Earlier this month Collin Anderson at Access published a whitepaper on the new Wassenaar controls relating to "intrusion software."
The whitepaper takes the position that the exchange of exploits and vulnerability information across borders is completely outside of the scope of what is controlled by Wassenaar. The whitepaper asserts that :
Exploitation is not concomitant with Intrusion Software nor is vulnerability research necessarily Intrusion Software development.
I'd like to think thats the case, but when I read the Wassenaar text I have trouble reaching the same conclusion. Even if Wassenaar didn't intend to cover vulnerability research, the text they wrote certainly seems to do so. I've come away with the conclusion that the Wassenaar authors may have crafted their policy under an erroneous understanding of how exploitation works.
Wassenaar defines "Intrusion Software" was follows:
"Software" specially designed or modified to avoid detection by 'monitoring tools', or to defeat 'protective countermeasures', of a computer or network-capable device, and performing... the modification of the standard execution path of a program or process in order to allow the execution of externally provided instructions.

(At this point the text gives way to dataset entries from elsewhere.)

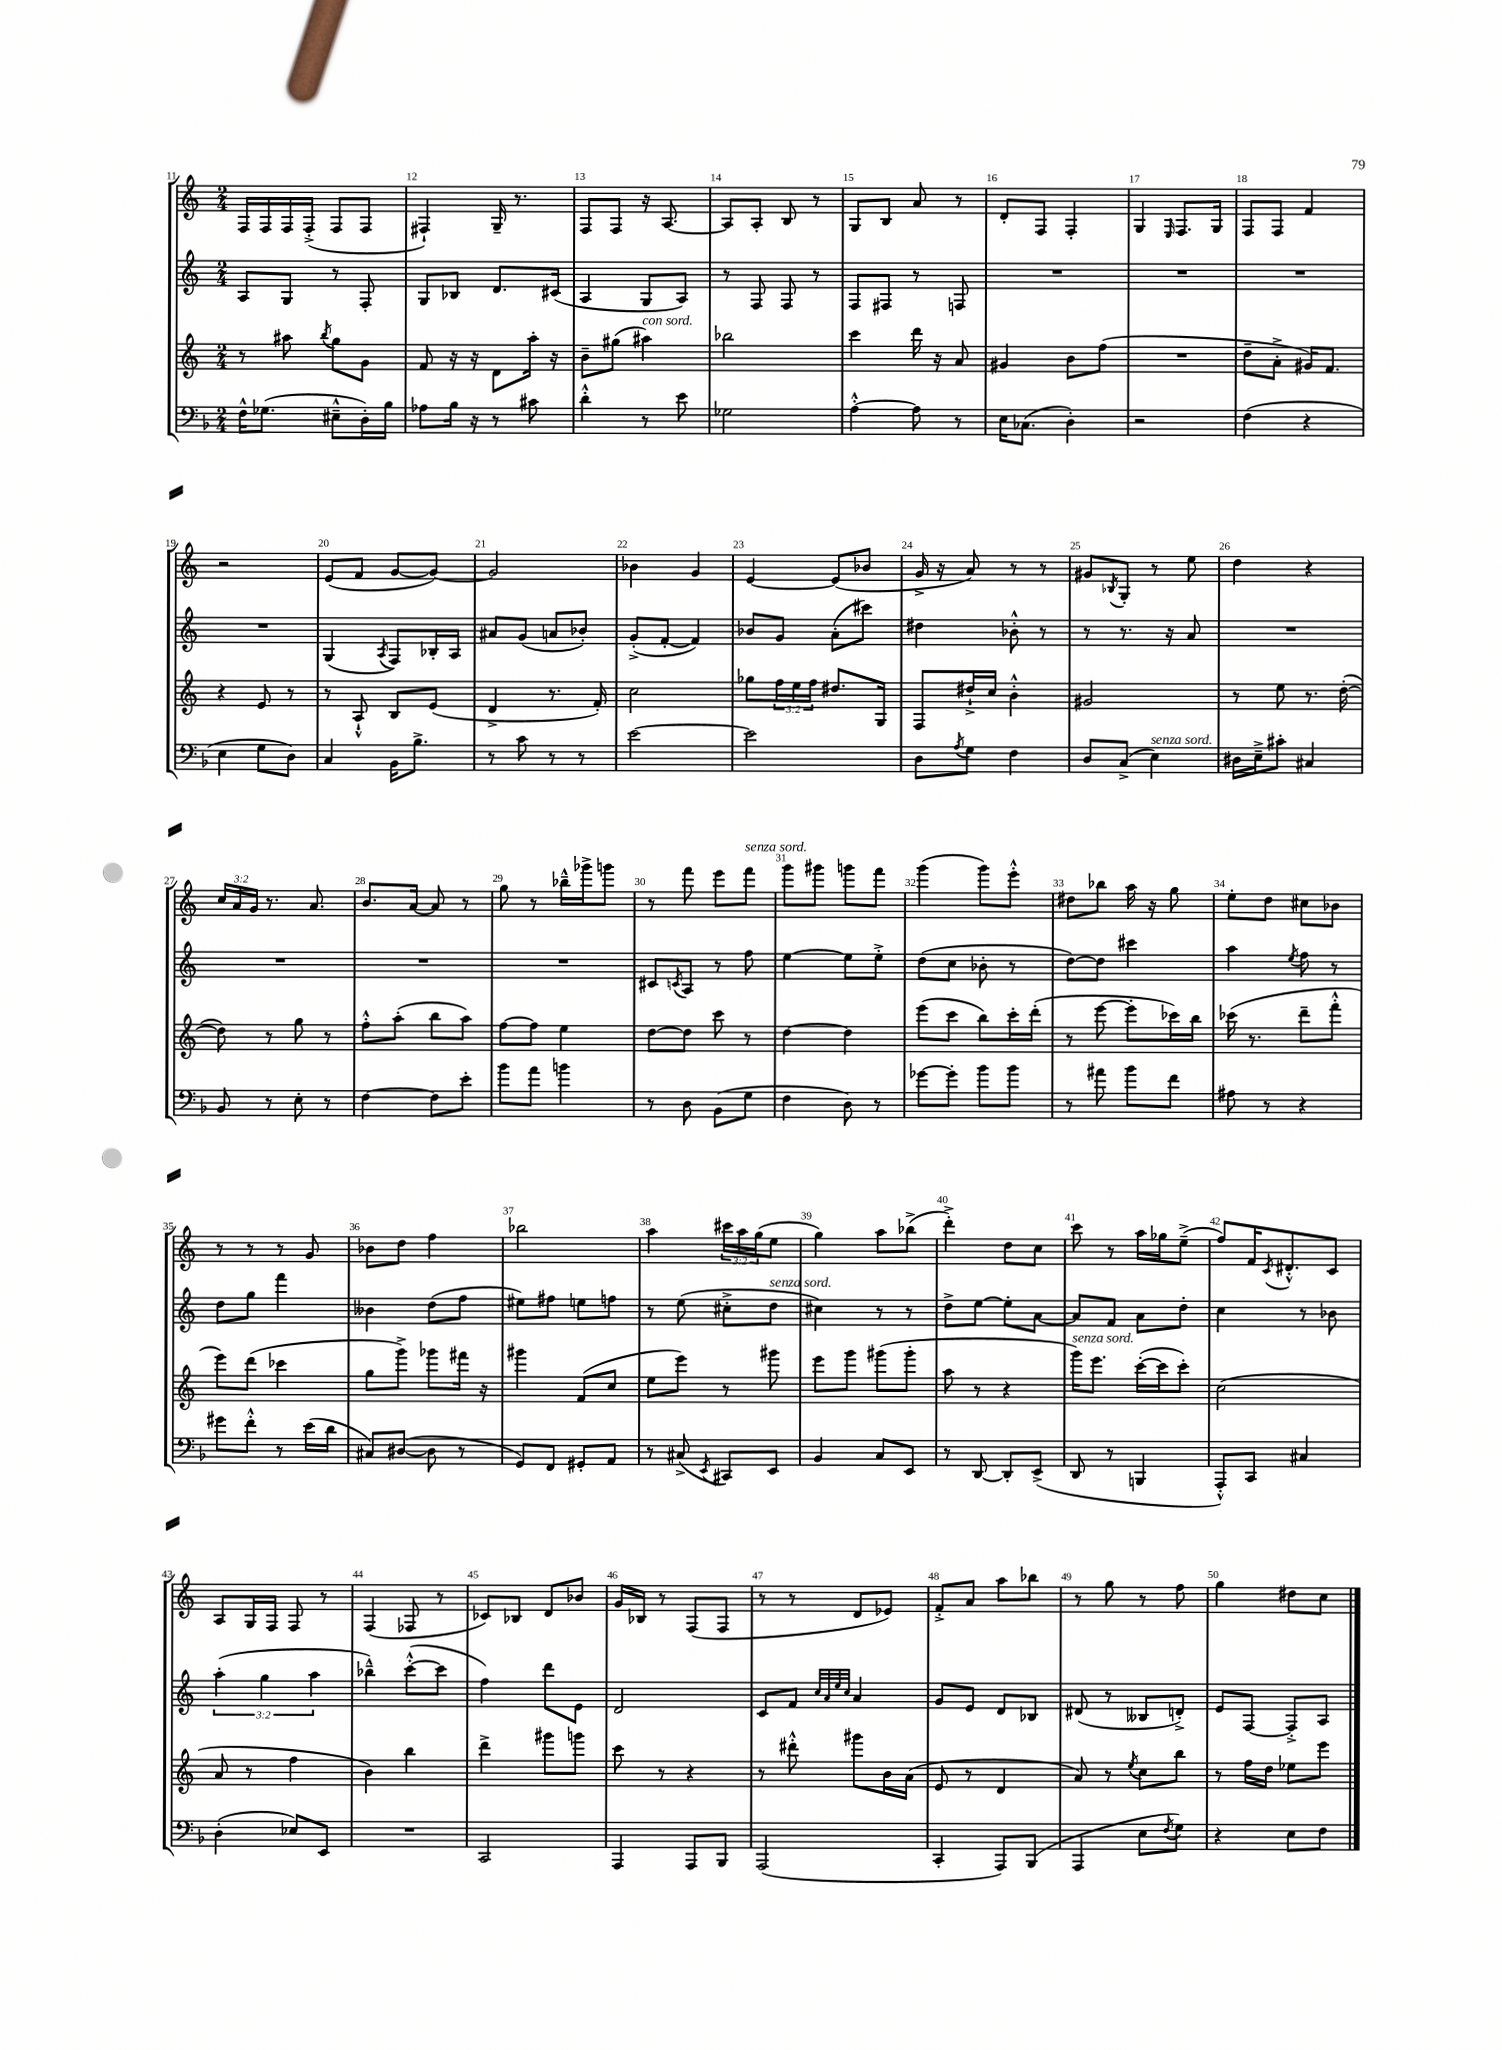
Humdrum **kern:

**kern	**kern	**kern	**kern
*staff4	*staff3	*staff2	*staff1
*clefF4	*clefG2	*clefG2	*clefG2
*k[b-]	*k[]	*k[]	*k[]
*M2/4	*M2/4	*M2/4	*M2/4
16F^^\LK	8r	8A/L	16F/LL
(8.G-\J	.	.	16F/
.	8aa#\	8G/J	16F/
.	.	.	(16F'^/JJ
.	8qbb/	.	.
8E#~^^\L	8gg\L	8r	8F/L
16D'\L)	8g\J	8F'/	8F/J
16B-\JJ	.	.	.
=	=	=	=
8A-\L	8f/	8G/L	4F#`/)
16B-\Jk	16r	8B-/J	.
16r	16r	.	.
8r	8d\L	8.d/L	16G~/
.	.	.	8.r
8c#\	16aa'\Jk	.	.
.	16r	(16c#/Jk	.
=	=	=	=
4d'^^\	8b~\L	4A/	8F/L
.	(8gg#\J	.	8F/J
8r	4aa#\)	8G/L	16r
.	.	.	[8.A/
8e\	.	8A/J)	.
=	=	=	=
2G-\	2bb-\	8r	8A/]L
.	.	8F/	8A'/J
.	.	8F/	8B/
.	.	8r	8r
=	=	=	=
[4A'^^\	4ccc\	8F/L	8G/L
.	.	8F#/J	8B/J
8A\]	16ddd\	8r	8a/
.	16r	.	.
8r	8a/	8F/	8r
=	=	=	=
16E\LK	4g#/	2r	8d'/L
(8.C-\J	.	.	.
.	.	.	8F/J
4D'\)	8b\L	.	4F'/
.	(8ff\J	.	.
=	=	=	=
2r	2r	2r	4G/
.	.	.	16qqE/
.	.	.	8.F/L
.	.	.	16G/Jk
=	=	=	=
(4F\	8dd~\L	2r	8F/L
.	8a'^\J	.	8F/J
4r	16g#/LK)	.	4f/
.	8.f/J	.	.
=	=	=	=
4E\	4r	2r	2r
8G\L	8e/	.	.
8D\J)	8r	.	.
=	=	=	=
4C/	8r	(4G/	(8e/L
.	8A`^^/	.	8f/J
.	.	8qA/	.
16BB-\LK	8B/L	8F/L)	[8g/L
8.B-^\J	.	.	.
.	(8e/J	16B-'/L	8g/_J)
.	.	16A/JJ	.
=	=	=	=
8r	4d^/	8a#/L	2g/]
8c\	.	(8g/J	.
8r	8.r	8a/L	.
8r	.	8b-'/J)	.
.	16f'/)	.	.
=	=	=	=
[2e\	2cc\	(8g'^/L	4b-\
.	.	[8f'/J	.
.	.	4f/])	4g/
=	=	=	=
2e\]	8gg-\L	8b-/L	[4e/
.	24ff\L	8g/J	.
.	24ee\	.	.
.	24ff\JJ	.	.
.	8.dd#/L	(8a'\L	(8e/]L
.	.	8ccc#\J)	8b-/J
.	16G/Jk	.	.
=	=	=	=
8D\L	8F/L	4dd#\	16g^/
.	.	.	16r
8qA/	.	.	.
8G\J	16dd#`^/L	.	8a/)
.	16cc/JJ	.	.
4F\	4b'^^\	8b-'^^\	8r
.	.	8r	8r
=	=	=	=
8D/L	2g#/	8r	8g#/L
.	.	.	8qB-/
(8C^/J	.	8.r	8G'/J
4E\)	.	.	8r
.	.	16r	.
.	.	8a/	8ee\
=	=	=	=
16D#\LL	8r	2r	4dd\
16E~^\J	.	.	.
8c#'\J	8ee\	.	.
4C#/	8.r	.	4r
.	([16dd'\	.	.
=	=	=	=
8BB-/	8dd\])	2r	24cc/LL
.	.	.	24a/
.	.	.	24g/JJ
8r	8r	.	8.r
8E'\	8gg\	.	.
.	.	.	8.a/
8r	8r	.	.
=	=	=	=
[4F\	8ff'^^\L	2r	8.b/L
.	(8aa'\J	.	.
.	.	.	[16a/Jk
8F\]L	8bb\L	.	8a/]
8e'\J	8aa\J)	.	8r
=	=	=	=
8b-\L	[8ff\L	2r	8gg\
8a\J	8ff\]J	.	8r
4b\	4ee\	.	16bb-~^^\LL
.	.	.	16ggg-^\J
.	.	.	8ggg\J
=	=	=	=
8r	[8dd\L	8c#/L	8r
.	.	8qc/	.
8D\	8dd\]J	8A/J	8fff\
(8BB-\L	8ccc\	8r	8eee\L
8G\J	8r	8ff\	8fff\J
=	=	=	=
4F\	[4dd\	[4ee\	8ggg\L
.	.	.	8ggg#\J
8D\)	4dd\]	8ee\]L	8ggg\L
8r	.	8ee'^\J	8fff\J
=	=	=	=
[8g-\L	(8eee\L	(8dd\L	(4ggg\
8g-'\]J	8ccc\J	8cc\J	.
8b-\L	8bb\L)	8b-'\	8ggg\L)
8b-\J	16ccc'\L	8r	8eee'^^\J
.	(16ddd'\JJ	.	.
=	=	=	=
8r	8r	[8dd\L)	8dd#\L
8a#\	[8eee\	8dd\]J	8bb-\J
8b-\L	8eee'\]L	4ccc#\	16aa\
.	.	.	16r
8f\J	16ccc-\L)	.	8gg\
.	16bb\JJ	.	.
=	=	=	=
8A#\	(16ccc-\	4aa\	8ee'\L
.	8.r	.	.
8r	.	.	8dd\J
.	.	8qee/	.
4r	8ddd~\L	8ff\	8cc#\L
.	8fff'^^\J	8r	8b-\J
=	=	=	=
8g#\L	8eee\L)	8dd\L	8r
8f'^^\J	(8ddd\J	8gg\J	8r
8r	4ccc-\	4fff\	8r
(16e\LL	.	.	8g/
16d\JJ	.	.	.
=	=	=	=
8C#/L)	8gg\L	4b--\	8b-\L
([8D#/J	8ggg^\J)	.	8dd\J
8D#\]	8ggg-\L	(8dd\L	4ff\
8r	16fff#\Jk	8ff\J	.
.	16r	.	.
=	=	=	=
8GG/L)	4ggg#\	8ee#\L)	2bb-\
8FF/J	.	8ff#\J	.
8GG#'/L	(8f/L	8ee\L	.
8AA/J	8cc/J	8ff\J	.
=	=	=	=
8r	8ee\L	8r	4aa\
(8C#^/	8eee\J)	(8ee\	.
8qEE/	.	.	.
8CC#/L)	8r	8cc#'^\L	24ccc#\LL
.	.	.	24aa\
.	.	.	(24gg\J
8EE/J	8ggg#\	8dd\J	8ee\J
=	=	=	=
4BB-/	8eee\L	4cc#\)	4gg\)
.	8ggg\J	.	.
8C/L	(8ggg#\L	8r	8aa\L
8EE/J	8ggg#'\J	8r	(8bb-^\J
=	=	=	=
8r	8aa\	8dd^\L	4ddd'^\)
[8DD/	8r	[8ee\J	.
8DD'/]L	4r	8ee'\]L	8dd\L
(8EE^/J	.	[8a\J	8cc\J
=	=	=	=
8DD/	16ggg\LK)	8a/]L	8ccc\
.	8.eee\J	.	.
8r	.	8f/J	8r
4BBB/	([16ccc'\LL	8a\L	16aa\LL
.	16ccc\]J	.	16gg-\J
.	8ccc'\J)	8dd'\J	(8ee~^\J
=	=	=	=
8AAA'^^/L)	(2cc\	4cc\	8ff/L)
8CC/J	.	.	16f/K
.	.	.	8qc/
.	.	.	8.d#'^^/
4C#/	.	8r	.
.	.	8b-\	8c/J
=	=	=	=
(4D'\	8a/	(6aa'\	8A/L
.	8r	.	16G/L
.	.	6gg\	.
.	.	.	16F/JJ
8E-/L)	4ff\	.	8F/
.	.	6aa\	.
8EE/J	.	.	8r
=	=	=	=
2r	4b\)	4bb-~^^\)	(4F/
.	4bb\	([8ccc'^^\L	8F-/
.	.	8ccc\]J	8r
=	=	=	=
2CC/	4ddd^\	4ff\)	8c-/L)
.	.	.	8B-/J
.	8ggg#\L	8ddd\L	8d/L
.	8ggg\J	8e\J	8b-/J
=	=	=	=
4AAA/	8ccc\	2d/	16g/LL
.	.	.	16B-/JJ
.	8r	.	8r
8AAA/L	4r	.	(8F/L
8BBB-/J	.	.	8F/J
=	=	=	=
(2AAA/	8r	8c/L	8r
.	8ddd#'^^\	8f/J	8r
.	.	32qqcc/LLL	.
.	.	32qqa/	.
.	.	32qqee/	.
.	.	32qqcc/JJJ	.
.	8ggg#\L	4a/	8d/L
.	16b\L	.	8e-/J)
.	(16a\JJ	.	.
=	=	=	=
4CC'/	8e/	8g/L	8f'^/L
.	8r	8e/J	8a/J
8AAA/L)	4d/	8d/L	8aa\L
(8BBB-/J	.	8B-/J	8bb-\J
=	=	=	=
4AAA/	8a/)	(8d#/	8r
.	8r	8r	8gg\
.	8qee/	.	.
8E\L	8cc\L	8B--/L	8r
8qF/	.	.	.
8G\J)	8bb\J	8d'^/J)	8ff\
=	=	=	=
4r	8r	8e/L	4gg\
.	16ff\LL	[8F/J	.
.	16dd\JJ	.	.
8E\L	8ee-\L	8F'^/]L	8dd#\L
8F\J	8eee\J	8A/J	8cc\J
==	==	==	==
*-	*-	*-	*-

Lets expand that part of defeating 'protective countermeasures' as those are also defined specifically in the Wassenaar text:
"Software" specially designed or modified to defeat techniques designed to ensure the safe execution of code, such as Data Execution Prevention (DEP), Address Space Layout Randomisation (ASLR) or sandboxing, of a computer or network-capable device, and performing... the modification of the standard execution path of a program or process in order to allow the execution of externally provided instructions.
This seems to be a perfect description of an exploit. In fact, I don't think that I could have written a clearer legal definition for "exploit" if I tried.
An exploit is software that modifies the standard execution path of a program in order to allow the execution of externally provided instructions. These days, most operating systems have countermeasures that are designed to make it difficult to write an exploit. Data Execution Prevention (DEP) and Address Space Layout Randomisation (ASLR) are examples of exploit countermeasures. If you're going to write a successful exploit for a modern operating system in this day and age, you have to contend with and defeat those countermeasures most of the time.